Metamucil is owned by the drug company Proctor and Gamble. If you want a list of “What Chemicals Not To Drink,” read the label. Carcinogens and excitotoxins are all there. Many of the additives in the chemical soup have been suspected to cause weight gain and symptoms of Alzheimer’s disease. As a paid spokesperson for Proctor and Gamble, Dr. Oz wants you to drink it.
Reason #4: He Promotes Multivitamins that Can Kill You
Dr. Oz insists that multivitamins are a good source of calcium and vitamin D.
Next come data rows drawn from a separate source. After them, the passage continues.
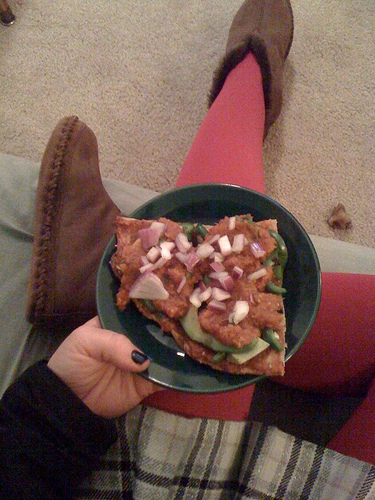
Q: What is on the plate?
A: Pizza.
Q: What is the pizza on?
A: A plate.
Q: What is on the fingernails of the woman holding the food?
A: Nail polish.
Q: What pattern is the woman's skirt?
A: Plaid.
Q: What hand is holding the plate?
A: Left.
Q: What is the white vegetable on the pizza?
A: Onions.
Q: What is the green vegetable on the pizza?
A: Peppers.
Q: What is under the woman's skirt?
A: Tights.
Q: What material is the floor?
A: Carpet.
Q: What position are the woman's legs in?
A: Crossed.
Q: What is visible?
A: The slice of pizza.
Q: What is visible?
A: The slice of pizza.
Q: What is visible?
A: The slice of pizza.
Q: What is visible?
A: The slice of pizza.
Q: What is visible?
A: The slice of pizza.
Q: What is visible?
A: The slice of pizza.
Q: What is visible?
A: The slice of pizza.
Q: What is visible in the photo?
A: A plate.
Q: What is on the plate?
A: Pizza.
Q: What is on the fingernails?
A: Polish.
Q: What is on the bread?
A: Onion and peppers.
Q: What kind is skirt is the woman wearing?
A: Plaid.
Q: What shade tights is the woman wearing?
A: Red.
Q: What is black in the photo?
A: The persons sleeves.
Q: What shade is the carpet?
A: Tan.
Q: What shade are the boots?
A: Brown.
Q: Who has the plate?
A: A woman.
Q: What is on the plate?
A: Pizza.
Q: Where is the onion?
A: On the pizza.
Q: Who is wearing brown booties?
A: The woman.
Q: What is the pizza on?
A: A black plate.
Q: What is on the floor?
A: Food.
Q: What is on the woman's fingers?
A: Black nail polish.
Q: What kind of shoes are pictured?
A: Moccasins.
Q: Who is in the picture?
A: A woman.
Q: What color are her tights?
A: Pink.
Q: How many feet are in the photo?
A: Two.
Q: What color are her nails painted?
A: Black.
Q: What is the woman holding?
A: A plate.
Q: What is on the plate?
A: Food.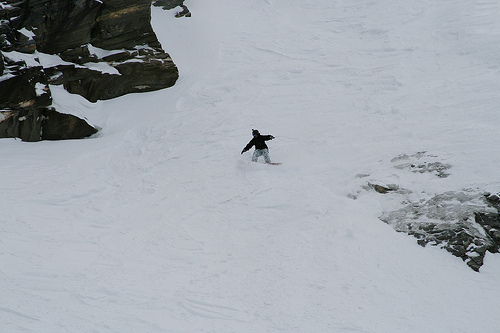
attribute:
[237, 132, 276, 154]
arms — open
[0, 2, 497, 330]
mountain — mountain part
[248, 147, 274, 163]
pants — white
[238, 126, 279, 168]
man — over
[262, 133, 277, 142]
arm — over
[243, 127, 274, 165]
person — snowboarding 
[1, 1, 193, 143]
rocks — big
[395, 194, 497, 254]
rocks — more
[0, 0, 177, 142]
rocks — more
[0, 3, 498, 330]
snow — undisturbed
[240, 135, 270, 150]
jacket — black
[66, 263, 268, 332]
snow — white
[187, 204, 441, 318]
ground — covered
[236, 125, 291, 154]
jacket — black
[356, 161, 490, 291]
rock — gray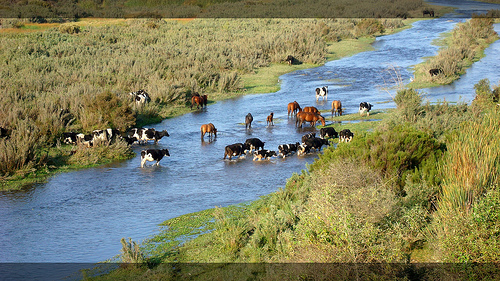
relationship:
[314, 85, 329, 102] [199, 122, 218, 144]
animal and horse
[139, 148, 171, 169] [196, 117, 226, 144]
animal and horse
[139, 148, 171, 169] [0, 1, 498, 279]
animal in a river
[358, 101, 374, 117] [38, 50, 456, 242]
animal standing in water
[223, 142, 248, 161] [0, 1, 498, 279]
animal crossing river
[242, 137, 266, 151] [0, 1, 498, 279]
cow crossing river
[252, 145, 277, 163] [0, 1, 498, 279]
cows crossing river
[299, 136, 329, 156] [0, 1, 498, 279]
cows crossing river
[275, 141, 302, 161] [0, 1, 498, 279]
cows crossing river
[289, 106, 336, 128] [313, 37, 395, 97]
horse drinking water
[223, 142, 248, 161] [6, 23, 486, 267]
animal walking through water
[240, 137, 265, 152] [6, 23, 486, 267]
cow walking through water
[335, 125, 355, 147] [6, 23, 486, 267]
cow walking through water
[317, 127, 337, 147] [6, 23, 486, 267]
cow walking through water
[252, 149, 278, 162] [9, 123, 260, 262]
cows crossing river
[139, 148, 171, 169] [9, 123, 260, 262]
animal crossing river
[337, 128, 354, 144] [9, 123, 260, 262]
cow crossing river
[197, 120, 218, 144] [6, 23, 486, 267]
horse standing in water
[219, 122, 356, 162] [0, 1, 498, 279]
group crossing river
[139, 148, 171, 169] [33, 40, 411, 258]
animal standing in water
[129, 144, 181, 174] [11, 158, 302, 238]
animal standing in water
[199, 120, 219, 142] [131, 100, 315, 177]
animal standing in water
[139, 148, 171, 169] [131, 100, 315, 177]
animal standing in water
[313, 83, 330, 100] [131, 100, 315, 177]
animal standing in water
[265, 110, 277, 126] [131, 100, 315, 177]
animal standing in water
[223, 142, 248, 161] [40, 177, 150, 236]
animal standing in water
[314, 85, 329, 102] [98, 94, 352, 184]
animal standing in water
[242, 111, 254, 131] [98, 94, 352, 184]
animal standing in water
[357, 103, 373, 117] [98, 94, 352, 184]
animal standing in water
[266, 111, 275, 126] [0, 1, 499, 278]
animal standing in water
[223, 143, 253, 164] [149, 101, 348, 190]
animal standing in water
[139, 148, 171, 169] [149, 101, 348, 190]
animal standing in water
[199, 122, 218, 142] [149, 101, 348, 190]
animal standing in water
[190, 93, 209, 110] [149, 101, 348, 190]
animal standing in water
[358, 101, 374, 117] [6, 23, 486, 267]
animal standing in water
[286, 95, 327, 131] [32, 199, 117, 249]
horses in water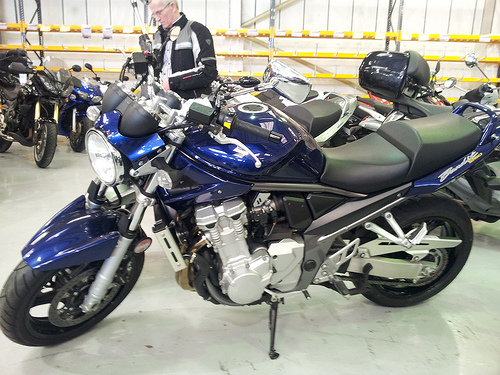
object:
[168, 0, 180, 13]
ear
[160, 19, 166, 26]
mouth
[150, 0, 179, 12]
hair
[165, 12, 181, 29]
neck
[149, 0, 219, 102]
man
A 2011 Women’s Health Initiative (WHI) Study published in the American Journal of Clinical Nutrition concluded that calcium, or calcium and vitamin D supplementation, increased the risk of heart attack and stroke. An evaluation of nearly 24,000 individuals who participated in one arm of the European Prospective Investigation into Cancer and Nutrition (EPIC) study found that individuals who took calcium supplements regularly were 86 percent more likely to experience a heart attack than study participants who did not take any supplements at all.
The Illusion of Health is Deadly
Apparently, the intellectual and philosophical ideas required to highlight real discoveries in health require too much work to be absorbed by the average moron. Therefore, The Dr. Oz Show is nothing more than a tool for rich, elitist assholes to sell people more shit they don’t need.
Healthcare is a money vacuum…It’s estimated that by the year 2017, 1 out of every 5 dollars will be stolen from the economy under the guise of “healthcare.” By not confronting the many causes of our declining health, the Dr. Oz show and its illusion of health is making sure this prediction comes true.